[Exercise text]:
- Opening Delimiter -

Meanwhile, as of 2024, the buildout of European LNG infrastructure appeared to be slowing. Several major projects came online last year, but the pace of new proposals has nearly ground to a halt. As European gas demand begins to fall, these projects are unnecessary and risk wasting public and private investment. Transmission projects originally proposed for methane gas, only to be reenvisioned by their developers for hydrogen gas, indicate the oil and gas industry’s response to shifting winds.

This briefing provides an overview of GEM’s 2025 Europe Gas Tracker data with a focus on hydrogen. These data reveal a hydrogen network that is still early in development, built on shaky foundations, and unlikely to decarbonize Europe’s economies as its developers promise.

The Europe Gas Tracker captures a wide slice of the hydrogen network

The January 2025 version of GEM’s Europe Gas Tracker offers one of the most comprehensive surveys of European hydrogen infrastructure being developed alongside the region’s methane gas network. The database includes the following types of projects, also shown in Figure 1:

  • Twelve projects to import hydrogen derivatives, including liquefied hydrogen (LH2), ammonia (NH3), and synthetic LNG (eLNG), all associated with LNG terminals
  • 323 new and retrofitted hydrogen-capable gas transmission pipeline projects totaling 50,165 km
  • 96 gas-fired power projects with 44.6 gigawatts (GW) capacity for hydrogen-burning, associated with in-development gas plants

Figure 1

Hydrogen terminals, pipelines, and power plants would build on Europe's existing gas network

Major European LNG import projects plan for a hydrogen future

Some of the major LNG import projects in Europe have begun planning to add or retrofit infrastructure to import hydrogen derivatives, including liquefied hydrogen (LH2), ammonia (NH3), and synthetic LNG (eLNG). Import projects for hydrogen derivatives are planned for long-operating facilities, such as Belgium’s Zeebrugge LNG Terminal, which envisions becoming the “Zeebrugge Multi-Molecule Hub,” as well as at new projects arising out of Europe’s gas crisis. Such projects include Brunsbüttel FSRU in Germany, which plans to import ammonia as early as 2026 and ultimately develop a facility to crack ammonia into hydrogen.

- Closing Delimiter -

[The data]:
- Opening Delimiter -

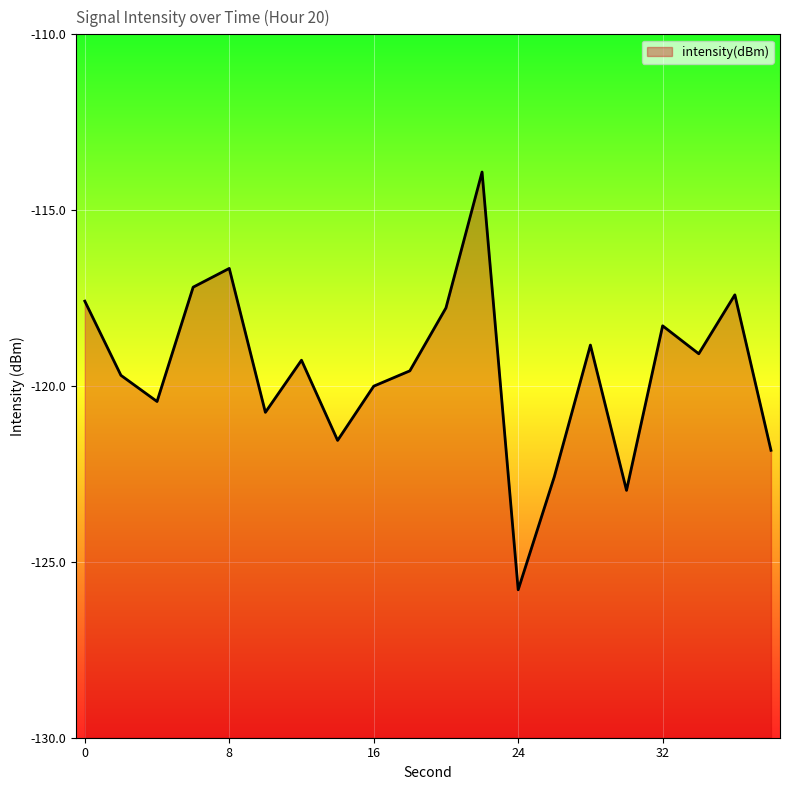

Rank the categories by value from highest to lowest.

22, 8, 6, 36, 0, 20, 32, 28, 34, 12, 18, 2, 16, 4, 10, 14, 38, 26, 30, 24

- Closing Delimiter -

[Problem requirements]: From the passage on European gas and hydrogen infrastructure, return the part starting at "Meanwhile, as of" and ending at "to shifting winds.", copied word for word.

[Exercise solution]:
Meanwhile, as of 2024, the buildout of European LNG infrastructure appeared to be slowing. Several major projects came online last year, but the pace of new proposals has nearly ground to a halt. As European gas demand begins to fall, these projects are unnecessary and risk wasting public and private investment. Transmission projects originally proposed for methane gas, only to be reenvisioned by their developers for hydrogen gas, indicate the oil and gas industry’s response to shifting winds.